Training Model inside a function MASSIVELY bloats the Rdata file when saved

Hello all,

I don’t know where to turn to solve my issue but this is a real head scratcher. I’m 3 hours into this issue and I’m at a complete loss.

In the R zip kit, we have the function fit_model function which returns the trained_model.

 

Scenario A)
Whenever I train my model in “free code”, not nested in any function, the trained_model when saved in Rdata, is only a few MB.

Scenario B)
I train my model within the fit_model function, and take the return object which is supposed to be the same as scenario A, takes more than a GB!

Same inputs, same code, same all, except one is in free code, the other is within a function.

Did both scenarios on fresh empty R Studio sessions.

 

I have nooooo idea what’s going on. My guess is that because it’s being trained within a function, it returns much more than solely the trained_model?

 

However in both scenarios, the trained_model object, in the Global Environment, under Data shows up as “Large train (23 elements, 6.2 MB)”
Only when I save in Rdata that there’s a massive difference. (>1GB)

Any help would be greatly appreciated!
Thanks!

EDIT: found this post which details how an object can have Environment items attached to it.

Hi @michael_bordeleau

That is quite strange indeed :thinking: I’m surprised that this happens in R (or any language)

Though I can tell you this, if the issue of the size is the only issue here you don’t need to use the fit_model function however you must place exactly the same code into that function as you use to train your model (since we may reproduce it on our side and check outputs).

So if the size alone is what is prohibitive because of this setup then:

  1. Go ahead and save it in a way that can be loaded by your load_model function
  2. Make sure you copy the training code exactly as it would be in the fit_model function so that if we run it we can reproduce your prices
  3. Make sure that the predict_premium and predict_expected_claim functions work using the output from the load_model function.

If the above 3 are satisfied then your submission should be successful and eligible.

For my own curiosity if you could post a submission ID here once you have a successful submission this way that would be great.

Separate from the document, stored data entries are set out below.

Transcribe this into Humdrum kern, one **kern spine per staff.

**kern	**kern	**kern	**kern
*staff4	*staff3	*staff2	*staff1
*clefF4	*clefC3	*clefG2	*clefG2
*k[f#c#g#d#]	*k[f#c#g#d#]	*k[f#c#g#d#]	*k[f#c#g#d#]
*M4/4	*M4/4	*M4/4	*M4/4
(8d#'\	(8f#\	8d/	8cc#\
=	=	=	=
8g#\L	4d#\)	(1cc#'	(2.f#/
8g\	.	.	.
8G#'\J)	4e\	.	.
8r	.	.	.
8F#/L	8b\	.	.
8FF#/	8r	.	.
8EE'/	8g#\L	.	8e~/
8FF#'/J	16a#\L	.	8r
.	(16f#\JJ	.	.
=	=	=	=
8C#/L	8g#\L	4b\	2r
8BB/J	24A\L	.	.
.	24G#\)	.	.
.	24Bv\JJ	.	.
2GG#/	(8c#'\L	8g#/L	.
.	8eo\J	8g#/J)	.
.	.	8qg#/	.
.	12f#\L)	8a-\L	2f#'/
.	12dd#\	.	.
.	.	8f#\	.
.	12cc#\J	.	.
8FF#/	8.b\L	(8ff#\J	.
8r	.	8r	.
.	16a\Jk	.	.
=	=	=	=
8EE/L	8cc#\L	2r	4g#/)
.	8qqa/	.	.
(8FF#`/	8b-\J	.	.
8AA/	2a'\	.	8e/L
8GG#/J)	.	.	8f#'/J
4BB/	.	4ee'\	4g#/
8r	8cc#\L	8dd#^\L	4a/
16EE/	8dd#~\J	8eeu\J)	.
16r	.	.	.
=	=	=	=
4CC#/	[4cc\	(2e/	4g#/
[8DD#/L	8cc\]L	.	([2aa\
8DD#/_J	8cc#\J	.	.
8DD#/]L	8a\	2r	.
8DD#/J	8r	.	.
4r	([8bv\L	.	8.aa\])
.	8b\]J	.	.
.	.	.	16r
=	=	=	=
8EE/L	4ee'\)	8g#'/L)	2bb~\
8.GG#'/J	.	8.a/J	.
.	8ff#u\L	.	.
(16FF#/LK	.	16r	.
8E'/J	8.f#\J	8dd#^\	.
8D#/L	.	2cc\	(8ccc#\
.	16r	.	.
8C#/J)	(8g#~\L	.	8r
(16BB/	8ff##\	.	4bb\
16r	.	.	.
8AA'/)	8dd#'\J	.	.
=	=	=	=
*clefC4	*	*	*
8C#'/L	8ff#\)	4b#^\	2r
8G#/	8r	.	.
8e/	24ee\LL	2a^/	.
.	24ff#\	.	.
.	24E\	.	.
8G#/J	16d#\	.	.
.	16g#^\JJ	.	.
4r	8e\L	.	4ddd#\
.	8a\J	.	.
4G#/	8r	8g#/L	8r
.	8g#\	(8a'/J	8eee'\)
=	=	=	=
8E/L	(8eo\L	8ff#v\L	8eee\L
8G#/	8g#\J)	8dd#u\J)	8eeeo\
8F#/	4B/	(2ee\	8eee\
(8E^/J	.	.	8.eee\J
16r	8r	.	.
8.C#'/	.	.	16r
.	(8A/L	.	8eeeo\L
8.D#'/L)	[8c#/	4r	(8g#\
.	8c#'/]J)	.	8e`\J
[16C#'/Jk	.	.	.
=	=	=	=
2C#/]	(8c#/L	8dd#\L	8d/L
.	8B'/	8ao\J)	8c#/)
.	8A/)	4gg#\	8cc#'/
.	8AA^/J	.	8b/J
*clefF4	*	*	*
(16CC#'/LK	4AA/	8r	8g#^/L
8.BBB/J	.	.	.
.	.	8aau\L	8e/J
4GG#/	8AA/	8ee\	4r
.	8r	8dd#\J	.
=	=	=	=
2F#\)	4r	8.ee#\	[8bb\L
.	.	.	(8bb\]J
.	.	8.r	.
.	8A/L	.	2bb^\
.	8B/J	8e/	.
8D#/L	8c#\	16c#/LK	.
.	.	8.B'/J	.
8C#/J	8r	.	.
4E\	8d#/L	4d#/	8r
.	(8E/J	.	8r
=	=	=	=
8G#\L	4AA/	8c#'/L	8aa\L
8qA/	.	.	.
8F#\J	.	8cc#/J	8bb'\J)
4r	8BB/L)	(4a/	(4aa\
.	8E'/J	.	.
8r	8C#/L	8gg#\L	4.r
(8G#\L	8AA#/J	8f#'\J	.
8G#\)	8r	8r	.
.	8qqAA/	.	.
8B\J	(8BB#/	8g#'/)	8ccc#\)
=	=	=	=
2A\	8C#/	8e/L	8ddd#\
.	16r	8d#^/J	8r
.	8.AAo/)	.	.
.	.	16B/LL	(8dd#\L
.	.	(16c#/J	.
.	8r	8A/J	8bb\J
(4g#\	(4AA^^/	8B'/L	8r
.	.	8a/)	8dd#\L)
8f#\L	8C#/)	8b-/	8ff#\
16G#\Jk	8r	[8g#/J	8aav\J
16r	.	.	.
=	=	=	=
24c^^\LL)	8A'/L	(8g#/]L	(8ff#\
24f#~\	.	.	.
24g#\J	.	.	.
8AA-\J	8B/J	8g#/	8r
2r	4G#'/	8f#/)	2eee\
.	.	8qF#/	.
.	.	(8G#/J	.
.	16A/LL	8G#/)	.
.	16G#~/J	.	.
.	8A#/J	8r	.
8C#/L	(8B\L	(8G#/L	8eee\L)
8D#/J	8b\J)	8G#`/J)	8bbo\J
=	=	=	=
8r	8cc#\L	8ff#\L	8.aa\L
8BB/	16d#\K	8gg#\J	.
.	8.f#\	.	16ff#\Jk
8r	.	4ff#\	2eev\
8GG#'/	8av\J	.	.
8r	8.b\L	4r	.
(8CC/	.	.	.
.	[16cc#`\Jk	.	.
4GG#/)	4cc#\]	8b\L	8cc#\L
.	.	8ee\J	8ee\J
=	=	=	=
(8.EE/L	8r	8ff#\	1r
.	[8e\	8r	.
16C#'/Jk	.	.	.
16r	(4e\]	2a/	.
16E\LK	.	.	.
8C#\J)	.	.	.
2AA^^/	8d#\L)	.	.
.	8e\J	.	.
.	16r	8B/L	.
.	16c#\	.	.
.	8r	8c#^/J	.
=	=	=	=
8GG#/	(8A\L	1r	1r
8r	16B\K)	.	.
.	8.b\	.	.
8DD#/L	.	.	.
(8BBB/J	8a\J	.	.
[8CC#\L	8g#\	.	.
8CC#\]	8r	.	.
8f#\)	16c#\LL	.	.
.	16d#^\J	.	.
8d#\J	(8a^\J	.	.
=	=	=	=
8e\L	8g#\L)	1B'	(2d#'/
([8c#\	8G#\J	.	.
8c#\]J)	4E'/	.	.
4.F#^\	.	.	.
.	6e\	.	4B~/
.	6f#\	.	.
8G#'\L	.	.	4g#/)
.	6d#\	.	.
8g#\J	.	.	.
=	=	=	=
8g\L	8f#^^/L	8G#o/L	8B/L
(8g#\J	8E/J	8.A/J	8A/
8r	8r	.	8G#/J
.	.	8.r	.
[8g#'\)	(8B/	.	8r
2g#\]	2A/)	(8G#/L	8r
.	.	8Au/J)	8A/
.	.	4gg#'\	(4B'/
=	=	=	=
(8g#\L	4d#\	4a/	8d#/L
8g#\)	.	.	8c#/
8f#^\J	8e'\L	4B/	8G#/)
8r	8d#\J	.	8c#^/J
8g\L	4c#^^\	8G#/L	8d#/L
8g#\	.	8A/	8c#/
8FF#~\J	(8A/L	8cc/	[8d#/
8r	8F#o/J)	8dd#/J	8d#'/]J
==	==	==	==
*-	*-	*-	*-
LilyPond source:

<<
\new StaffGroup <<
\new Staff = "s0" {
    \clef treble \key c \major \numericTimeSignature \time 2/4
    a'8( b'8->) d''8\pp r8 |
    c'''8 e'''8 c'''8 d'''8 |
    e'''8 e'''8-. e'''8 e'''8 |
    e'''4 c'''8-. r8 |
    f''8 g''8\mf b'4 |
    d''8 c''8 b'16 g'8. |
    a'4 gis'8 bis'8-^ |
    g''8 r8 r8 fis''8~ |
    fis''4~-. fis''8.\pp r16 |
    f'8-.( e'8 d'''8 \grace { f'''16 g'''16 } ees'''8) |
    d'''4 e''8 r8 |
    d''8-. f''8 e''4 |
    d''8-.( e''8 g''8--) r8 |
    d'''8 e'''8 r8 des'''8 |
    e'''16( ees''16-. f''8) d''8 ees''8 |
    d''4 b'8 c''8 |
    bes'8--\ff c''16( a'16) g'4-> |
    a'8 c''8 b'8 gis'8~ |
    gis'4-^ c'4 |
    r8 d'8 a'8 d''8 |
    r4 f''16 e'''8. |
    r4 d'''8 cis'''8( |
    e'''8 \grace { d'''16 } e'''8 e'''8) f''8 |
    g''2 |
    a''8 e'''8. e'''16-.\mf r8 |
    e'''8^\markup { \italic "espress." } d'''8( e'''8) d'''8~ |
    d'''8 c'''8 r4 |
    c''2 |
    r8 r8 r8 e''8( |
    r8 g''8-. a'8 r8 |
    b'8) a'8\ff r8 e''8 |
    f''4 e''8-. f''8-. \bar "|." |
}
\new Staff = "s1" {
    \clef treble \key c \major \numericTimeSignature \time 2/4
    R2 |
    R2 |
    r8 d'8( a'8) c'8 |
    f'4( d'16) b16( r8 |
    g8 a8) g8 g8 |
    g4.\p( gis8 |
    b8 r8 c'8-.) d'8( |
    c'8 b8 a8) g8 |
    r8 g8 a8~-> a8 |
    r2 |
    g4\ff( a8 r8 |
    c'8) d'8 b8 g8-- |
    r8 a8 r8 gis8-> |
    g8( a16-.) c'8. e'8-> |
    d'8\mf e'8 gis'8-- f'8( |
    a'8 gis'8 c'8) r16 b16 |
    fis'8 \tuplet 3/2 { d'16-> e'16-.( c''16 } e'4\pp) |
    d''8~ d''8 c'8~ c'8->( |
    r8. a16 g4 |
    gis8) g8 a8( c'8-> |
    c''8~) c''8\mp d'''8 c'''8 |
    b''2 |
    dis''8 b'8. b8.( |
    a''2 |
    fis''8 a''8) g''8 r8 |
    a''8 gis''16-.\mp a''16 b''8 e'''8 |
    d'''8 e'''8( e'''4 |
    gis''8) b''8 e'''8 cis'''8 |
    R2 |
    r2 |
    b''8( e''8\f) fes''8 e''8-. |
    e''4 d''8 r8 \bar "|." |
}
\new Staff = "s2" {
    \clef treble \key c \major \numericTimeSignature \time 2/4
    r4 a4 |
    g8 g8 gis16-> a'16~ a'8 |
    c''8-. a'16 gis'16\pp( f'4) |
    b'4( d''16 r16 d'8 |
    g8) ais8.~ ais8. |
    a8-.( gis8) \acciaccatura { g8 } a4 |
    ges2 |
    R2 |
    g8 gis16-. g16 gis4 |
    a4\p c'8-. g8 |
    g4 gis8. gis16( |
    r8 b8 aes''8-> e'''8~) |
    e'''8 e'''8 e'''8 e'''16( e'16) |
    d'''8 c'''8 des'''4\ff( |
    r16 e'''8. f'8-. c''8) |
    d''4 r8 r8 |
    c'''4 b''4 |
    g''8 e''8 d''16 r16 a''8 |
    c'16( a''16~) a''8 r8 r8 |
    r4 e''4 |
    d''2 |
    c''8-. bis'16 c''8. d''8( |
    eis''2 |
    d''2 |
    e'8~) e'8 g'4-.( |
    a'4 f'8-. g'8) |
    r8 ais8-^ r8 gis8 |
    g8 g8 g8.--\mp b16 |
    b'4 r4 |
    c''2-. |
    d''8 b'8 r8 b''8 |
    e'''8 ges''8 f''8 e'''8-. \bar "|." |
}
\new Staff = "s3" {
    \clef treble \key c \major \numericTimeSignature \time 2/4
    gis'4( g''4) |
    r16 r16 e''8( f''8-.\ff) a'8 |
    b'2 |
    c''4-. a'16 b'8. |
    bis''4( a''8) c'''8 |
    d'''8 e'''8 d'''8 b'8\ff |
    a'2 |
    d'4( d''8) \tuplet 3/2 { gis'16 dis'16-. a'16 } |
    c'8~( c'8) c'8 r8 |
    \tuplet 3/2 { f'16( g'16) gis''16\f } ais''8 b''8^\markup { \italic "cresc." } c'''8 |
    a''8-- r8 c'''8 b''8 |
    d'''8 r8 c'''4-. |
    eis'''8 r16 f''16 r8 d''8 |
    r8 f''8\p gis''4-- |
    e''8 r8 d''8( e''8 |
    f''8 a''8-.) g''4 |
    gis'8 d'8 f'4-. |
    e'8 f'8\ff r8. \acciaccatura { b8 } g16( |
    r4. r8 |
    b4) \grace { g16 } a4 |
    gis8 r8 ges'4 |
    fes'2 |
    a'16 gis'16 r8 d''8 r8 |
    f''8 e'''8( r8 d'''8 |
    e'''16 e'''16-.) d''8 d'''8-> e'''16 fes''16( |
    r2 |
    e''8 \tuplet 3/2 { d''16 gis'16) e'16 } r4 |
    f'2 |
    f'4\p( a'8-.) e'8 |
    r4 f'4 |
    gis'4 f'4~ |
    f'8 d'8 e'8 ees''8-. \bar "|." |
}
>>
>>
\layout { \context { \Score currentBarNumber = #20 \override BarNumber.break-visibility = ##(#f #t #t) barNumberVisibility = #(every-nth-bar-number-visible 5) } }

Let me know if this works :rocket:

Just one other thing to try, you could try the train.R file we have provided as well as an R script outside of RStudio. That way we can see if it’s something RStudio is doing or if the issue is deeper :mag:

Thanks for the feedback!

For anyone else encountering this issue, after much research, I found a helpful post here.

Before attempting to modify the zip templates, I will try this fix and see if it works.